The three women who were allowed to testify in Jordin’s trial told the jury what had happened to them. One was going through a divorce when she called Jordin about an apartment. He offered her wine, she blacked out and was sexually assaulted. One said she blacked out after accepting a drink from Jordin and woke up half-naked on the floor with him having sex on top of her. The third woman, also offered wine, described feeling drugged and immobilized as Jordin raped her.

Bevan Maxey, Jordin’s trial attorney, strongly criticized the testimony of the three women and dozens of others who came forward after the case was publicized, calling it “mob mentality.” By December 2004, after Jordin’s arrest and a series of newspaper articles, 62 women had come forward, not including the woman whose complaint triggered his arrest. Eleven said he drugged and raped them; nine said they were drugged and escaped while he tried to rape them. The rest reported a variety of odd behaviors, including greeting them in a bathrobe when they arrived to answer an apartment ad.

The main victim in the trial – called “Angela” in Smith’s book, although that’s not her real name – testified that she accepted Jordin’s invitation to come to his place at night, where the two shared straight shots of bourbon. She said she lost consciousness and woke up naked in Jordin’s bed the next morning – and at no time consented to having sex.

Maxey portrayed the encounter as two willing people drinking and having sex.

The jury found Jordin guilty of second-degree rape and indecent liberties. Before sentencing, the victim’s sentencing statement was read by an advocate from Lutheran Family Services, which operates Spokane’s rape hotline.

“I felt like a big walking open wound. The air stung.
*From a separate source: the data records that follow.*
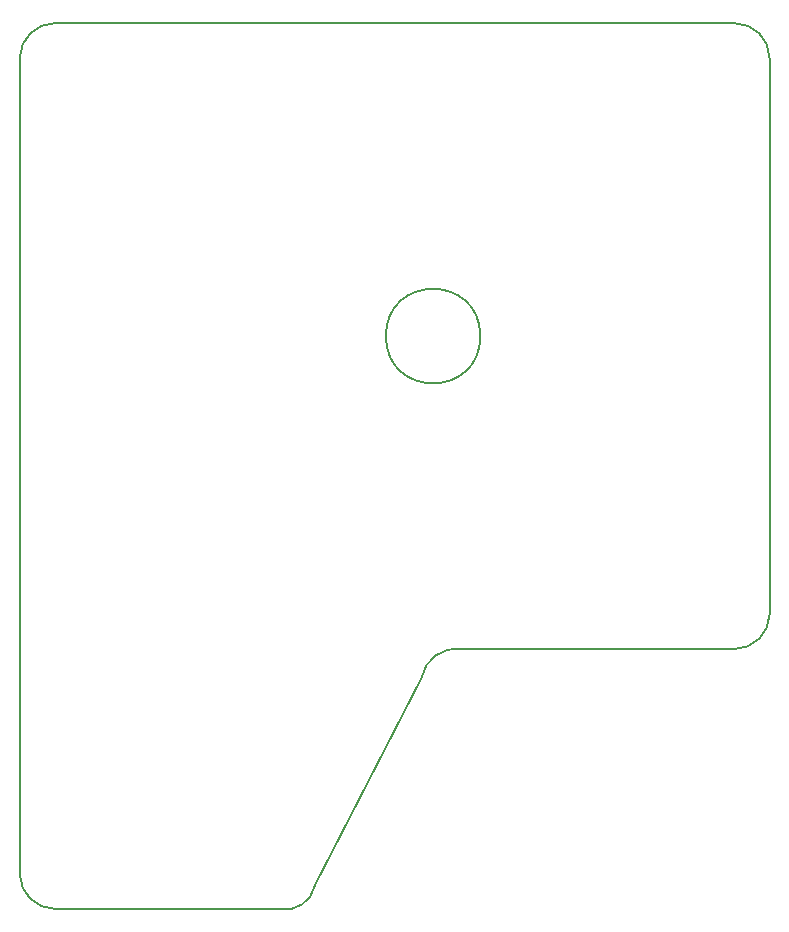
<source format=gbr>
G04 #@! TF.FileFunction,Profile,NP*
%FSLAX46Y46*%
G04 Gerber Fmt 4.6, Leading zero omitted, Abs format (unit mm)*
G04 Created by KiCad (PCBNEW 4.0.7-e2-6376~58~ubuntu16.04.1) date Mon Oct 23 12:39:53 2017*
%MOMM*%
%LPD*%
G01*
G04 APERTURE LIST*
%ADD10C,0.100000*%
%ADD11C,0.150000*%
G04 APERTURE END LIST*
D10*
D11*
X171100000Y-79960000D02*
G75*
G03X171100000Y-79960000I-4000000J0D01*
G01*
X132100000Y-56460000D02*
X132100000Y-125460000D01*
X192600000Y-53460000D02*
X135100000Y-53460000D01*
X195600000Y-103460000D02*
X195600000Y-56460000D01*
X169600000Y-106460000D02*
X192600000Y-106460000D01*
X157100000Y-126460000D02*
X166100000Y-108960000D01*
X135100000Y-128460000D02*
X154100000Y-128460000D01*
X135100000Y-53460000D02*
G75*
G03X132100000Y-56460000I0J-3000000D01*
G01*
X195600000Y-56460000D02*
G75*
G03X192600000Y-53460000I-3000000J0D01*
G01*
X192600000Y-106460000D02*
G75*
G03X195600000Y-103460000I0J3000000D01*
G01*
X154100000Y-128460000D02*
G75*
G03X157100000Y-126460000I500000J2500000D01*
G01*
X169600000Y-106460000D02*
G75*
G03X166100000Y-108960000I-500000J-3000000D01*
G01*
X132100000Y-125460000D02*
G75*
G03X135100000Y-128460000I3000000J0D01*
G01*
M02*

</source>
Everything I did was tainted with fear,” she said, adding that she was unable to work a full 40-hour week due to anxiety, her medical bills piled up and she was forced into bankruptcy.

She called for the maximum sentence for Jordin, calling him a “sociopath.”
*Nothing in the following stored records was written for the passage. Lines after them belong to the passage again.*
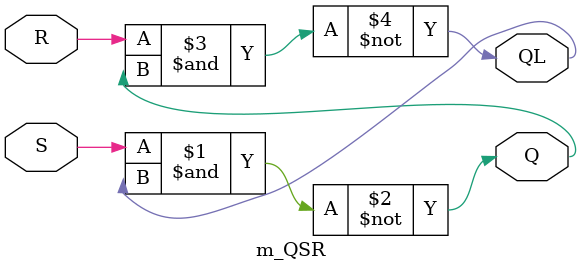
<source format=sv>
module m_QSR                                                                    //[CLOCK.NET:00124] MODULE QSR;
(                                                                               //[CLOCK.NET:00124] MODULE QSR;

    input    S,                                                                 //[CLOCK.NET:00126] INPUTS	S,R;
    input    R,                                                                 //[CLOCK.NET:00126] INPUTS	S,R;
    output    Q,                                                                //[CLOCK.NET:00127] OUTPUTS	Q,QL;
    output    QL                                                                //[CLOCK.NET:00127] OUTPUTS	Q,QL;
);                                                                              //[CLOCK.NET:00124] MODULE QSR;
                                                                                //[CLOCK.NET:00128] LEVEL FUNCTION;
assign Q = ~(S & QL);                                                           //[CLOCK.NET:00130] Q_(Q) = ND2B(S,QL);
assign QL = ~(R & Q);                                                           //[CLOCK.NET:00131] QL_(QL) = ND2B(R,Q);
endmodule                                                                       //[CLOCK.NET:00132] END MODULE;

</source>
Rielly sentenced Jordin to 102 months, far more than the 36 months that Maxey said was justified. Jordin must register as a sex offender and when he’s out of prison he’ll be supervised for life in community custody.
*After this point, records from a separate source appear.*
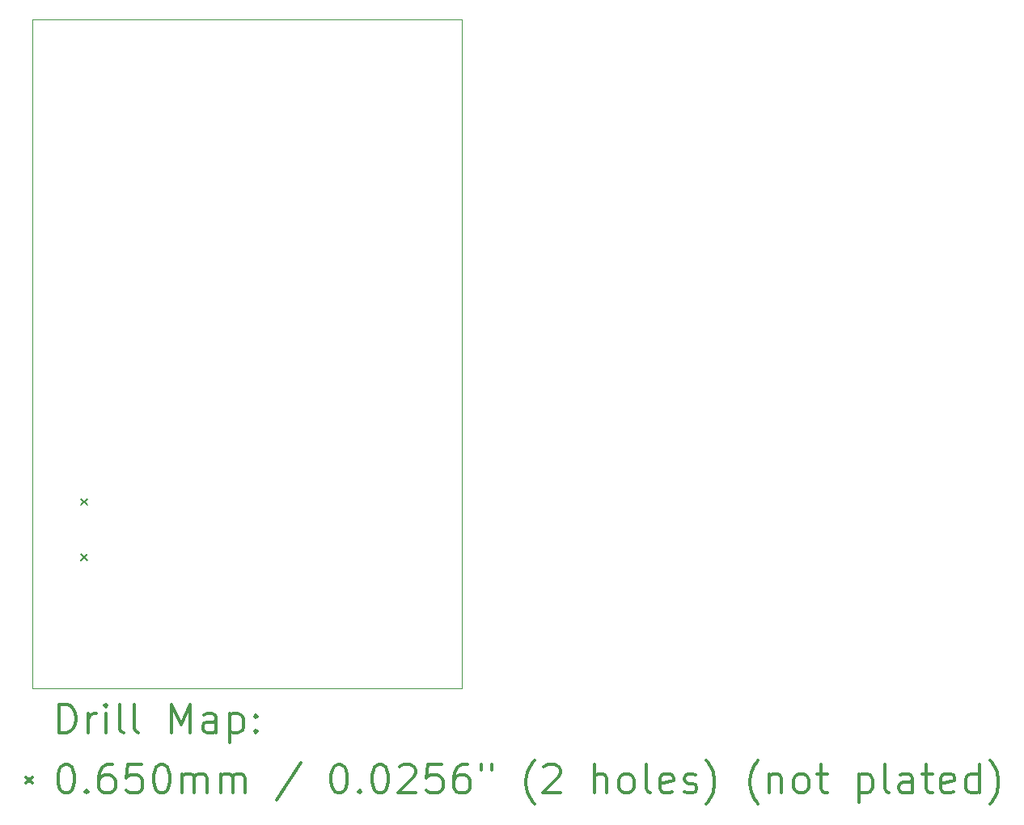
<source format=gbr>
%FSLAX45Y45*%
G04 Gerber Fmt 4.5, Leading zero omitted, Abs format (unit mm)*
G04 Created by KiCad (PCBNEW (5.1.10)-1) date 2021-10-05 03:14:15*
%MOMM*%
%LPD*%
G01*
G04 APERTURE LIST*
%TA.AperFunction,Profile*%
%ADD10C,0.050000*%
%TD*%
%ADD11C,0.200000*%
%ADD12C,0.300000*%
G04 APERTURE END LIST*
D10*
X15700000Y-11300000D02*
X15700000Y-4300000D01*
X20200000Y-11300000D02*
X15700000Y-11300000D01*
X20200000Y-4300000D02*
X20200000Y-11300000D01*
X15700000Y-4300000D02*
X20200000Y-4300000D01*
D11*
X16207500Y-9318500D02*
X16272500Y-9383500D01*
X16272500Y-9318500D02*
X16207500Y-9383500D01*
X16207500Y-9896500D02*
X16272500Y-9961500D01*
X16272500Y-9896500D02*
X16207500Y-9961500D01*
D12*
X15983928Y-11768214D02*
X15983928Y-11468214D01*
X16055357Y-11468214D01*
X16098214Y-11482500D01*
X16126786Y-11511071D01*
X16141071Y-11539643D01*
X16155357Y-11596786D01*
X16155357Y-11639643D01*
X16141071Y-11696786D01*
X16126786Y-11725357D01*
X16098214Y-11753929D01*
X16055357Y-11768214D01*
X15983928Y-11768214D01*
X16283928Y-11768214D02*
X16283928Y-11568214D01*
X16283928Y-11625357D02*
X16298214Y-11596786D01*
X16312500Y-11582500D01*
X16341071Y-11568214D01*
X16369643Y-11568214D01*
X16469643Y-11768214D02*
X16469643Y-11568214D01*
X16469643Y-11468214D02*
X16455357Y-11482500D01*
X16469643Y-11496786D01*
X16483928Y-11482500D01*
X16469643Y-11468214D01*
X16469643Y-11496786D01*
X16655357Y-11768214D02*
X16626786Y-11753929D01*
X16612500Y-11725357D01*
X16612500Y-11468214D01*
X16812500Y-11768214D02*
X16783928Y-11753929D01*
X16769643Y-11725357D01*
X16769643Y-11468214D01*
X17155357Y-11768214D02*
X17155357Y-11468214D01*
X17255357Y-11682500D01*
X17355357Y-11468214D01*
X17355357Y-11768214D01*
X17626786Y-11768214D02*
X17626786Y-11611071D01*
X17612500Y-11582500D01*
X17583928Y-11568214D01*
X17526786Y-11568214D01*
X17498214Y-11582500D01*
X17626786Y-11753929D02*
X17598214Y-11768214D01*
X17526786Y-11768214D01*
X17498214Y-11753929D01*
X17483928Y-11725357D01*
X17483928Y-11696786D01*
X17498214Y-11668214D01*
X17526786Y-11653929D01*
X17598214Y-11653929D01*
X17626786Y-11639643D01*
X17769643Y-11568214D02*
X17769643Y-11868214D01*
X17769643Y-11582500D02*
X17798214Y-11568214D01*
X17855357Y-11568214D01*
X17883928Y-11582500D01*
X17898214Y-11596786D01*
X17912500Y-11625357D01*
X17912500Y-11711071D01*
X17898214Y-11739643D01*
X17883928Y-11753929D01*
X17855357Y-11768214D01*
X17798214Y-11768214D01*
X17769643Y-11753929D01*
X18041071Y-11739643D02*
X18055357Y-11753929D01*
X18041071Y-11768214D01*
X18026786Y-11753929D01*
X18041071Y-11739643D01*
X18041071Y-11768214D01*
X18041071Y-11582500D02*
X18055357Y-11596786D01*
X18041071Y-11611071D01*
X18026786Y-11596786D01*
X18041071Y-11582500D01*
X18041071Y-11611071D01*
X15632500Y-12230000D02*
X15697500Y-12295000D01*
X15697500Y-12230000D02*
X15632500Y-12295000D01*
X16041071Y-12098214D02*
X16069643Y-12098214D01*
X16098214Y-12112500D01*
X16112500Y-12126786D01*
X16126786Y-12155357D01*
X16141071Y-12212500D01*
X16141071Y-12283929D01*
X16126786Y-12341071D01*
X16112500Y-12369643D01*
X16098214Y-12383929D01*
X16069643Y-12398214D01*
X16041071Y-12398214D01*
X16012500Y-12383929D01*
X15998214Y-12369643D01*
X15983928Y-12341071D01*
X15969643Y-12283929D01*
X15969643Y-12212500D01*
X15983928Y-12155357D01*
X15998214Y-12126786D01*
X16012500Y-12112500D01*
X16041071Y-12098214D01*
X16269643Y-12369643D02*
X16283928Y-12383929D01*
X16269643Y-12398214D01*
X16255357Y-12383929D01*
X16269643Y-12369643D01*
X16269643Y-12398214D01*
X16541071Y-12098214D02*
X16483928Y-12098214D01*
X16455357Y-12112500D01*
X16441071Y-12126786D01*
X16412500Y-12169643D01*
X16398214Y-12226786D01*
X16398214Y-12341071D01*
X16412500Y-12369643D01*
X16426786Y-12383929D01*
X16455357Y-12398214D01*
X16512500Y-12398214D01*
X16541071Y-12383929D01*
X16555357Y-12369643D01*
X16569643Y-12341071D01*
X16569643Y-12269643D01*
X16555357Y-12241071D01*
X16541071Y-12226786D01*
X16512500Y-12212500D01*
X16455357Y-12212500D01*
X16426786Y-12226786D01*
X16412500Y-12241071D01*
X16398214Y-12269643D01*
X16841071Y-12098214D02*
X16698214Y-12098214D01*
X16683928Y-12241071D01*
X16698214Y-12226786D01*
X16726786Y-12212500D01*
X16798214Y-12212500D01*
X16826786Y-12226786D01*
X16841071Y-12241071D01*
X16855357Y-12269643D01*
X16855357Y-12341071D01*
X16841071Y-12369643D01*
X16826786Y-12383929D01*
X16798214Y-12398214D01*
X16726786Y-12398214D01*
X16698214Y-12383929D01*
X16683928Y-12369643D01*
X17041071Y-12098214D02*
X17069643Y-12098214D01*
X17098214Y-12112500D01*
X17112500Y-12126786D01*
X17126786Y-12155357D01*
X17141071Y-12212500D01*
X17141071Y-12283929D01*
X17126786Y-12341071D01*
X17112500Y-12369643D01*
X17098214Y-12383929D01*
X17069643Y-12398214D01*
X17041071Y-12398214D01*
X17012500Y-12383929D01*
X16998214Y-12369643D01*
X16983928Y-12341071D01*
X16969643Y-12283929D01*
X16969643Y-12212500D01*
X16983928Y-12155357D01*
X16998214Y-12126786D01*
X17012500Y-12112500D01*
X17041071Y-12098214D01*
X17269643Y-12398214D02*
X17269643Y-12198214D01*
X17269643Y-12226786D02*
X17283928Y-12212500D01*
X17312500Y-12198214D01*
X17355357Y-12198214D01*
X17383928Y-12212500D01*
X17398214Y-12241071D01*
X17398214Y-12398214D01*
X17398214Y-12241071D02*
X17412500Y-12212500D01*
X17441071Y-12198214D01*
X17483928Y-12198214D01*
X17512500Y-12212500D01*
X17526786Y-12241071D01*
X17526786Y-12398214D01*
X17669643Y-12398214D02*
X17669643Y-12198214D01*
X17669643Y-12226786D02*
X17683928Y-12212500D01*
X17712500Y-12198214D01*
X17755357Y-12198214D01*
X17783928Y-12212500D01*
X17798214Y-12241071D01*
X17798214Y-12398214D01*
X17798214Y-12241071D02*
X17812500Y-12212500D01*
X17841071Y-12198214D01*
X17883928Y-12198214D01*
X17912500Y-12212500D01*
X17926786Y-12241071D01*
X17926786Y-12398214D01*
X18512500Y-12083929D02*
X18255357Y-12469643D01*
X18898214Y-12098214D02*
X18926786Y-12098214D01*
X18955357Y-12112500D01*
X18969643Y-12126786D01*
X18983928Y-12155357D01*
X18998214Y-12212500D01*
X18998214Y-12283929D01*
X18983928Y-12341071D01*
X18969643Y-12369643D01*
X18955357Y-12383929D01*
X18926786Y-12398214D01*
X18898214Y-12398214D01*
X18869643Y-12383929D01*
X18855357Y-12369643D01*
X18841071Y-12341071D01*
X18826786Y-12283929D01*
X18826786Y-12212500D01*
X18841071Y-12155357D01*
X18855357Y-12126786D01*
X18869643Y-12112500D01*
X18898214Y-12098214D01*
X19126786Y-12369643D02*
X19141071Y-12383929D01*
X19126786Y-12398214D01*
X19112500Y-12383929D01*
X19126786Y-12369643D01*
X19126786Y-12398214D01*
X19326786Y-12098214D02*
X19355357Y-12098214D01*
X19383928Y-12112500D01*
X19398214Y-12126786D01*
X19412500Y-12155357D01*
X19426786Y-12212500D01*
X19426786Y-12283929D01*
X19412500Y-12341071D01*
X19398214Y-12369643D01*
X19383928Y-12383929D01*
X19355357Y-12398214D01*
X19326786Y-12398214D01*
X19298214Y-12383929D01*
X19283928Y-12369643D01*
X19269643Y-12341071D01*
X19255357Y-12283929D01*
X19255357Y-12212500D01*
X19269643Y-12155357D01*
X19283928Y-12126786D01*
X19298214Y-12112500D01*
X19326786Y-12098214D01*
X19541071Y-12126786D02*
X19555357Y-12112500D01*
X19583928Y-12098214D01*
X19655357Y-12098214D01*
X19683928Y-12112500D01*
X19698214Y-12126786D01*
X19712500Y-12155357D01*
X19712500Y-12183929D01*
X19698214Y-12226786D01*
X19526786Y-12398214D01*
X19712500Y-12398214D01*
X19983928Y-12098214D02*
X19841071Y-12098214D01*
X19826786Y-12241071D01*
X19841071Y-12226786D01*
X19869643Y-12212500D01*
X19941071Y-12212500D01*
X19969643Y-12226786D01*
X19983928Y-12241071D01*
X19998214Y-12269643D01*
X19998214Y-12341071D01*
X19983928Y-12369643D01*
X19969643Y-12383929D01*
X19941071Y-12398214D01*
X19869643Y-12398214D01*
X19841071Y-12383929D01*
X19826786Y-12369643D01*
X20255357Y-12098214D02*
X20198214Y-12098214D01*
X20169643Y-12112500D01*
X20155357Y-12126786D01*
X20126786Y-12169643D01*
X20112500Y-12226786D01*
X20112500Y-12341071D01*
X20126786Y-12369643D01*
X20141071Y-12383929D01*
X20169643Y-12398214D01*
X20226786Y-12398214D01*
X20255357Y-12383929D01*
X20269643Y-12369643D01*
X20283928Y-12341071D01*
X20283928Y-12269643D01*
X20269643Y-12241071D01*
X20255357Y-12226786D01*
X20226786Y-12212500D01*
X20169643Y-12212500D01*
X20141071Y-12226786D01*
X20126786Y-12241071D01*
X20112500Y-12269643D01*
X20398214Y-12098214D02*
X20398214Y-12155357D01*
X20512500Y-12098214D02*
X20512500Y-12155357D01*
X20955357Y-12512500D02*
X20941071Y-12498214D01*
X20912500Y-12455357D01*
X20898214Y-12426786D01*
X20883928Y-12383929D01*
X20869643Y-12312500D01*
X20869643Y-12255357D01*
X20883928Y-12183929D01*
X20898214Y-12141071D01*
X20912500Y-12112500D01*
X20941071Y-12069643D01*
X20955357Y-12055357D01*
X21055357Y-12126786D02*
X21069643Y-12112500D01*
X21098214Y-12098214D01*
X21169643Y-12098214D01*
X21198214Y-12112500D01*
X21212500Y-12126786D01*
X21226786Y-12155357D01*
X21226786Y-12183929D01*
X21212500Y-12226786D01*
X21041071Y-12398214D01*
X21226786Y-12398214D01*
X21583928Y-12398214D02*
X21583928Y-12098214D01*
X21712500Y-12398214D02*
X21712500Y-12241071D01*
X21698214Y-12212500D01*
X21669643Y-12198214D01*
X21626786Y-12198214D01*
X21598214Y-12212500D01*
X21583928Y-12226786D01*
X21898214Y-12398214D02*
X21869643Y-12383929D01*
X21855357Y-12369643D01*
X21841071Y-12341071D01*
X21841071Y-12255357D01*
X21855357Y-12226786D01*
X21869643Y-12212500D01*
X21898214Y-12198214D01*
X21941071Y-12198214D01*
X21969643Y-12212500D01*
X21983928Y-12226786D01*
X21998214Y-12255357D01*
X21998214Y-12341071D01*
X21983928Y-12369643D01*
X21969643Y-12383929D01*
X21941071Y-12398214D01*
X21898214Y-12398214D01*
X22169643Y-12398214D02*
X22141071Y-12383929D01*
X22126786Y-12355357D01*
X22126786Y-12098214D01*
X22398214Y-12383929D02*
X22369643Y-12398214D01*
X22312500Y-12398214D01*
X22283928Y-12383929D01*
X22269643Y-12355357D01*
X22269643Y-12241071D01*
X22283928Y-12212500D01*
X22312500Y-12198214D01*
X22369643Y-12198214D01*
X22398214Y-12212500D01*
X22412500Y-12241071D01*
X22412500Y-12269643D01*
X22269643Y-12298214D01*
X22526786Y-12383929D02*
X22555357Y-12398214D01*
X22612500Y-12398214D01*
X22641071Y-12383929D01*
X22655357Y-12355357D01*
X22655357Y-12341071D01*
X22641071Y-12312500D01*
X22612500Y-12298214D01*
X22569643Y-12298214D01*
X22541071Y-12283929D01*
X22526786Y-12255357D01*
X22526786Y-12241071D01*
X22541071Y-12212500D01*
X22569643Y-12198214D01*
X22612500Y-12198214D01*
X22641071Y-12212500D01*
X22755357Y-12512500D02*
X22769643Y-12498214D01*
X22798214Y-12455357D01*
X22812500Y-12426786D01*
X22826786Y-12383929D01*
X22841071Y-12312500D01*
X22841071Y-12255357D01*
X22826786Y-12183929D01*
X22812500Y-12141071D01*
X22798214Y-12112500D01*
X22769643Y-12069643D01*
X22755357Y-12055357D01*
X23298214Y-12512500D02*
X23283928Y-12498214D01*
X23255357Y-12455357D01*
X23241071Y-12426786D01*
X23226786Y-12383929D01*
X23212500Y-12312500D01*
X23212500Y-12255357D01*
X23226786Y-12183929D01*
X23241071Y-12141071D01*
X23255357Y-12112500D01*
X23283928Y-12069643D01*
X23298214Y-12055357D01*
X23412500Y-12198214D02*
X23412500Y-12398214D01*
X23412500Y-12226786D02*
X23426786Y-12212500D01*
X23455357Y-12198214D01*
X23498214Y-12198214D01*
X23526786Y-12212500D01*
X23541071Y-12241071D01*
X23541071Y-12398214D01*
X23726786Y-12398214D02*
X23698214Y-12383929D01*
X23683928Y-12369643D01*
X23669643Y-12341071D01*
X23669643Y-12255357D01*
X23683928Y-12226786D01*
X23698214Y-12212500D01*
X23726786Y-12198214D01*
X23769643Y-12198214D01*
X23798214Y-12212500D01*
X23812500Y-12226786D01*
X23826786Y-12255357D01*
X23826786Y-12341071D01*
X23812500Y-12369643D01*
X23798214Y-12383929D01*
X23769643Y-12398214D01*
X23726786Y-12398214D01*
X23912500Y-12198214D02*
X24026786Y-12198214D01*
X23955357Y-12098214D02*
X23955357Y-12355357D01*
X23969643Y-12383929D01*
X23998214Y-12398214D01*
X24026786Y-12398214D01*
X24355357Y-12198214D02*
X24355357Y-12498214D01*
X24355357Y-12212500D02*
X24383928Y-12198214D01*
X24441071Y-12198214D01*
X24469643Y-12212500D01*
X24483928Y-12226786D01*
X24498214Y-12255357D01*
X24498214Y-12341071D01*
X24483928Y-12369643D01*
X24469643Y-12383929D01*
X24441071Y-12398214D01*
X24383928Y-12398214D01*
X24355357Y-12383929D01*
X24669643Y-12398214D02*
X24641071Y-12383929D01*
X24626786Y-12355357D01*
X24626786Y-12098214D01*
X24912500Y-12398214D02*
X24912500Y-12241071D01*
X24898214Y-12212500D01*
X24869643Y-12198214D01*
X24812500Y-12198214D01*
X24783928Y-12212500D01*
X24912500Y-12383929D02*
X24883928Y-12398214D01*
X24812500Y-12398214D01*
X24783928Y-12383929D01*
X24769643Y-12355357D01*
X24769643Y-12326786D01*
X24783928Y-12298214D01*
X24812500Y-12283929D01*
X24883928Y-12283929D01*
X24912500Y-12269643D01*
X25012500Y-12198214D02*
X25126786Y-12198214D01*
X25055357Y-12098214D02*
X25055357Y-12355357D01*
X25069643Y-12383929D01*
X25098214Y-12398214D01*
X25126786Y-12398214D01*
X25341071Y-12383929D02*
X25312500Y-12398214D01*
X25255357Y-12398214D01*
X25226786Y-12383929D01*
X25212500Y-12355357D01*
X25212500Y-12241071D01*
X25226786Y-12212500D01*
X25255357Y-12198214D01*
X25312500Y-12198214D01*
X25341071Y-12212500D01*
X25355357Y-12241071D01*
X25355357Y-12269643D01*
X25212500Y-12298214D01*
X25612500Y-12398214D02*
X25612500Y-12098214D01*
X25612500Y-12383929D02*
X25583928Y-12398214D01*
X25526786Y-12398214D01*
X25498214Y-12383929D01*
X25483928Y-12369643D01*
X25469643Y-12341071D01*
X25469643Y-12255357D01*
X25483928Y-12226786D01*
X25498214Y-12212500D01*
X25526786Y-12198214D01*
X25583928Y-12198214D01*
X25612500Y-12212500D01*
X25726786Y-12512500D02*
X25741071Y-12498214D01*
X25769643Y-12455357D01*
X25783928Y-12426786D01*
X25798214Y-12383929D01*
X25812500Y-12312500D01*
X25812500Y-12255357D01*
X25798214Y-12183929D01*
X25783928Y-12141071D01*
X25769643Y-12112500D01*
X25741071Y-12069643D01*
X25726786Y-12055357D01*
M02*

</source>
Tuesday’s appeals court arguments were an anticlimax to the Jordin saga, Green and Smith said after the court proceedings.

The highlight for the couple: Judge Rielly’s ruling sending Jordin to state prison on Oct. 9 for violating his release conditions. Jordin was led out of the courtroom in handcuffs, telling the media he had nothing to say. Although Green was working that day in Moscow, Smith was in the courtroom, watching the drama.

“For both of us, it was a huge relief. It had been a shock to us when Judge Rielly let him out on bond,” Smith said.

Meanwhile, a former tenant in one of Jordin’s properties says she and some other women who rented from his rental company want nothing more to do with him.

Jean Boyd moved with her 17-year-old daughter into an apartment in Jordin’s white three-story house on West Ninth on September 10 this year. Jordin’s apartment, where he lived at times when he was out on bond, was directly above hers.

“I knew nothing about Jordin’s case. I was in Nova Scotia all summer,” Boyd said.

At first, she said she was thrilled with the apartment Jordin showed to her, with its high ceilings, fireplace and tiled bathroom.

Then she read about Jordin’s bond revocation and arrest on Oct. 9. Another young woman had complained he offered her a drink at his place and tried to kiss her after she became woozy and lightheaded. Although he’d bolted the door, she managed to escape, according to a police affidavit.

After the news of Jordin’s arrest, Boyd broke her one-year lease and moved.

“We used to be able to rent safely. You could trust people. Now, I’m not so sure,” she said.